Afirmó la ministra Robles en el Congreso que no hay pruebas de delito y que todo se aclarará cuando se puedan dar las explicaciones en los foros confidenciales previstos para ello. Me gustaría creerla, pero como no me creo que no sepa qué es ‘The New Yorker’ y como me temo que prefiere quedar como una zafia si ello es lo que requiere defender el sentido del Estado, me cuesta mucho confiar en sus palabras. La imagino en lo alto de Winterfell, Cersei despeinada a sus espaldas, viendo caer al vacío los derechos fundamentales de las víctimas del espionaje, que además de independentistas catalanes son ciudadanos españoles como cualquier otro protegidos por el Estado de derecho, y susurrando: “Las cosas que una hace por amor”. 

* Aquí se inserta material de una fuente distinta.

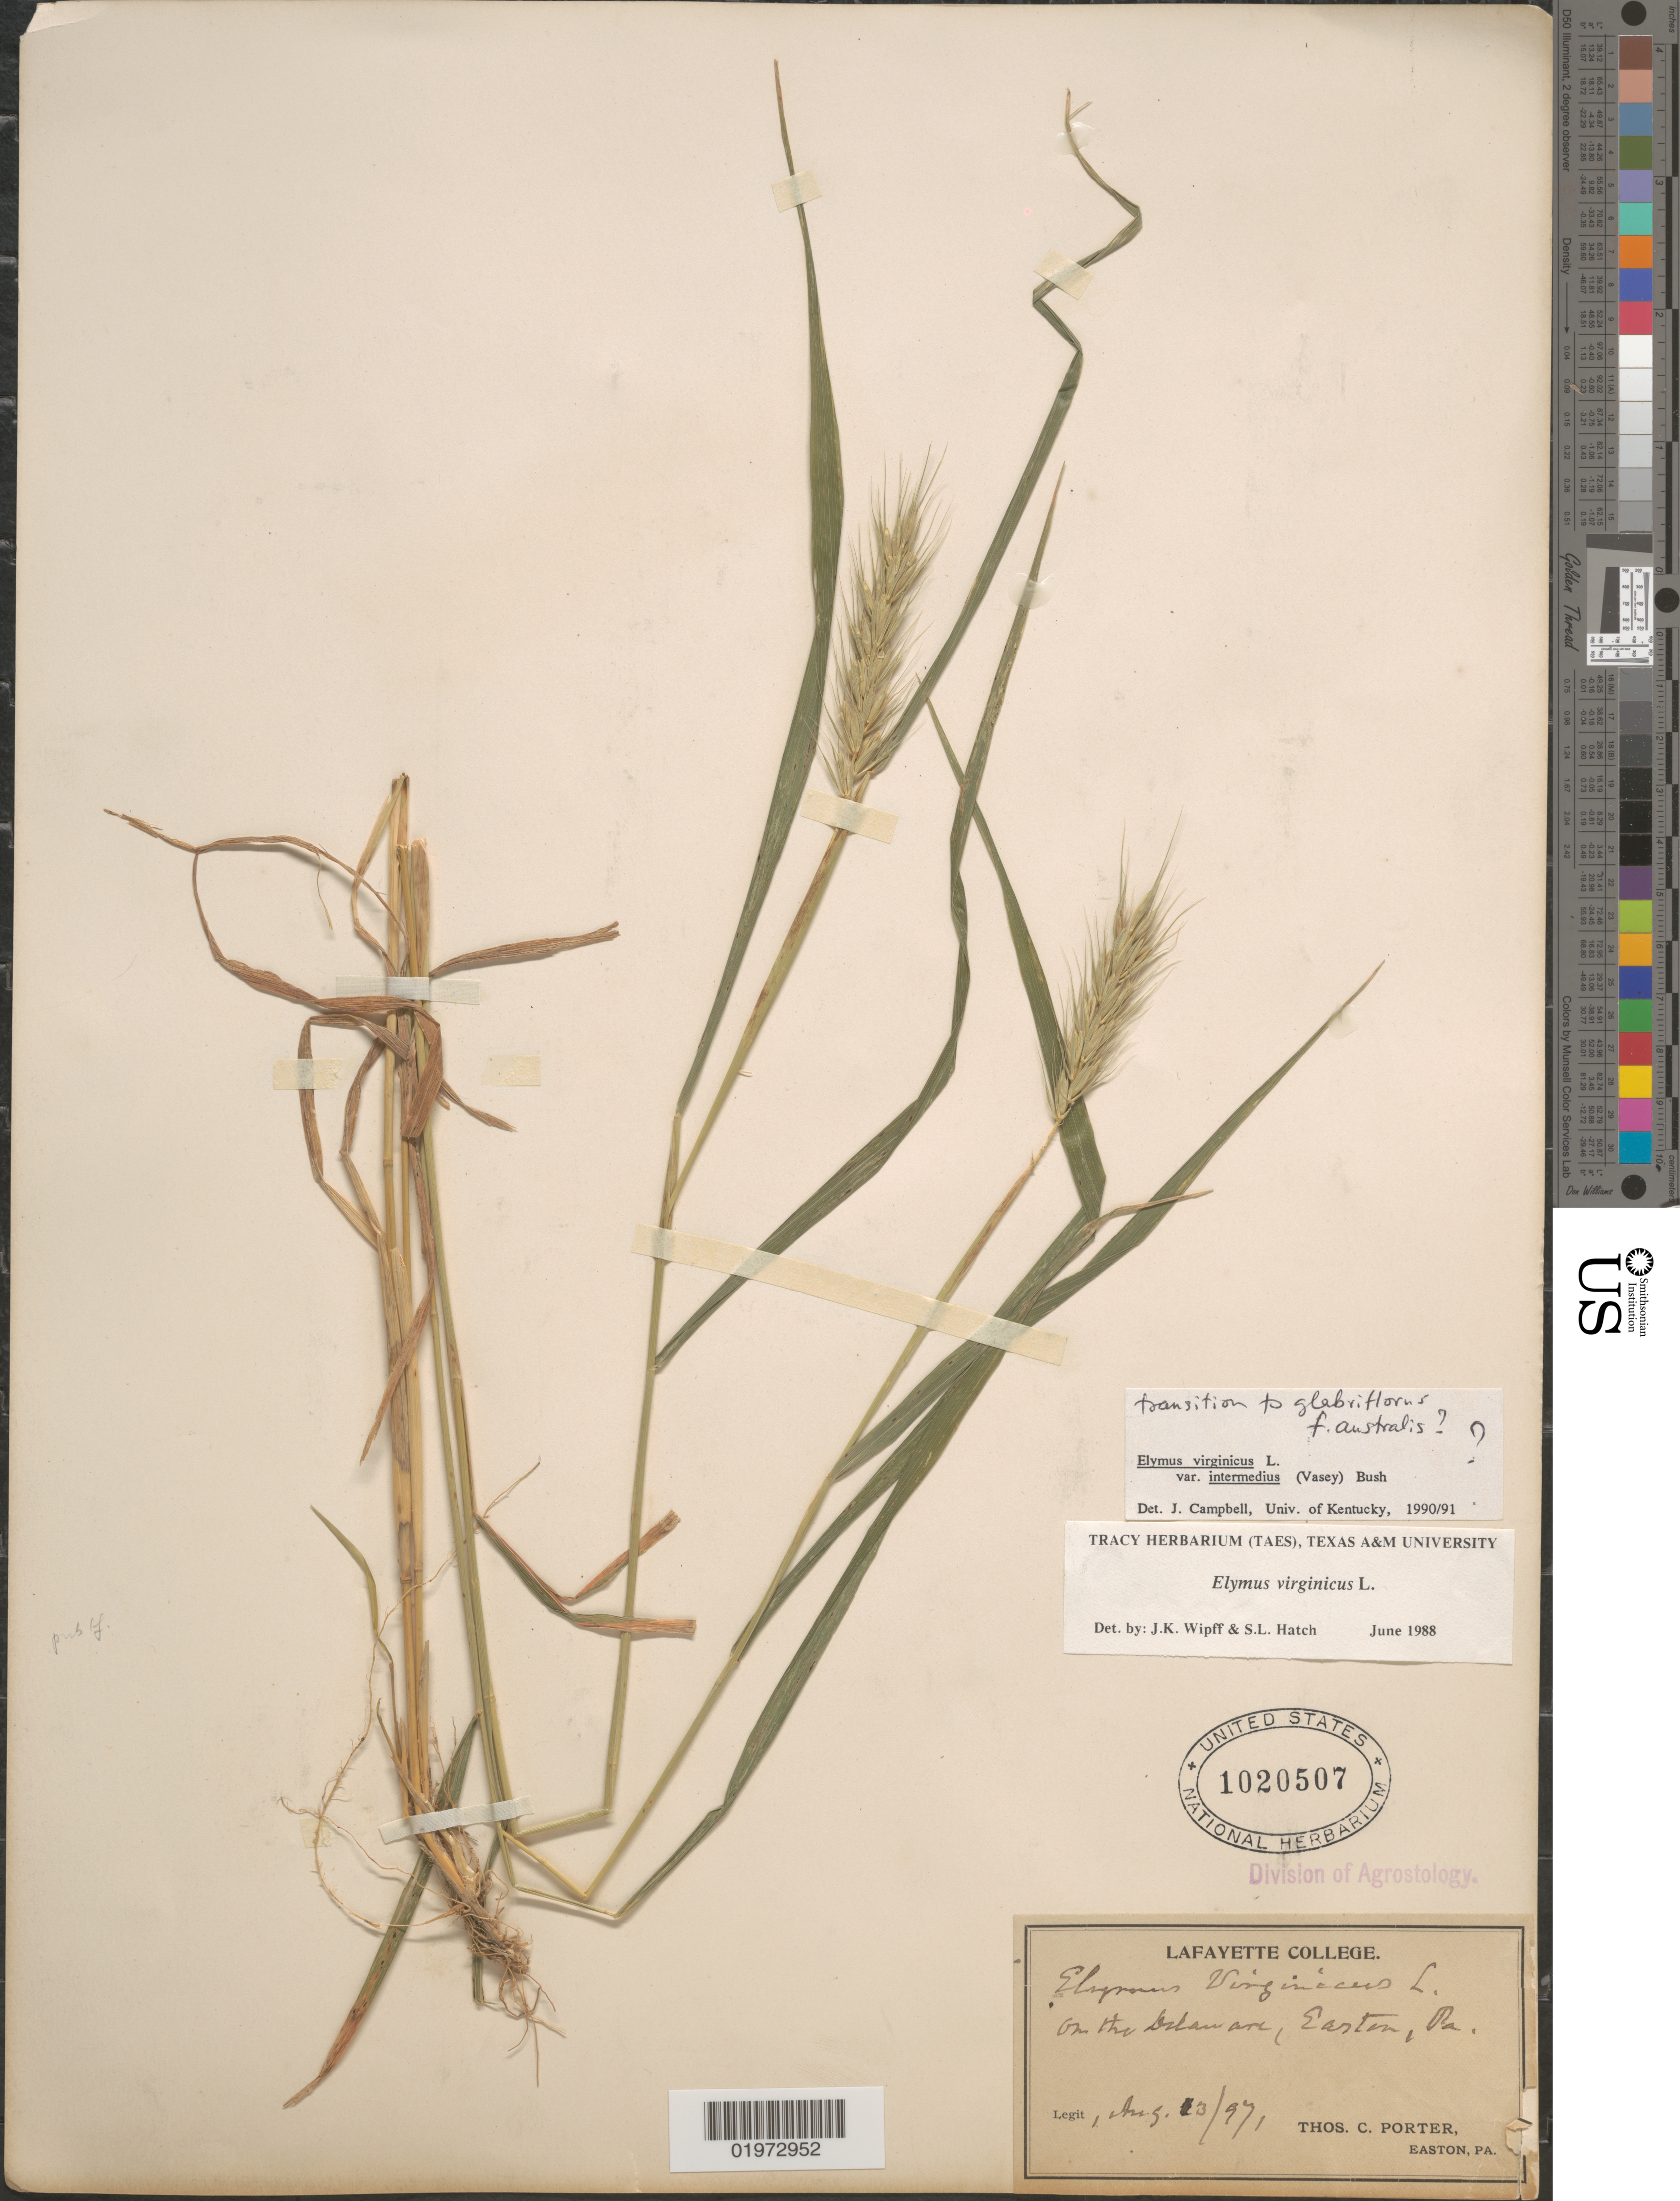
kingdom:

Por amor al Estado, en defensa de la nación, se ha justificado a lo largo de los siglos lo injustificable. El amor al Estado y la nación es tan grande que si para defenderlo hay que pasar por encima de los derechos fundamentales de los ciudadanos que lo forman, pues se pasa, que es por tu bien, tonto. El sentido de Estado, el patriotismo, no suele adoptar la forma de la defensa de los servicios sociales, por ejemplo; o de la defensa del Estado de derecho sin fisuras, sin aceptar atajos, levantamientos de cejas ni torturadas interpretaciones; o de la aceptación sincera de la diferencia sin considerarla una amenaza. La idea de que el sentido de Estado, la defensa de la nación y de la patria son fines supremos a preservar por encima de cualquier otra consideración suele cojear siempre del mismo lado y, sin control, rigor, contrapesos, crítica, supervisión y depuración de responsabilidades ante los excesos, acostumbran a acabar muy mal. Además de ‘Juego de tronos’, conviene leer ‘Eichmann en Jerusalén’, cuya primera edición, por cierto, Hannah Arendt publicó en ‘The New Yorker’.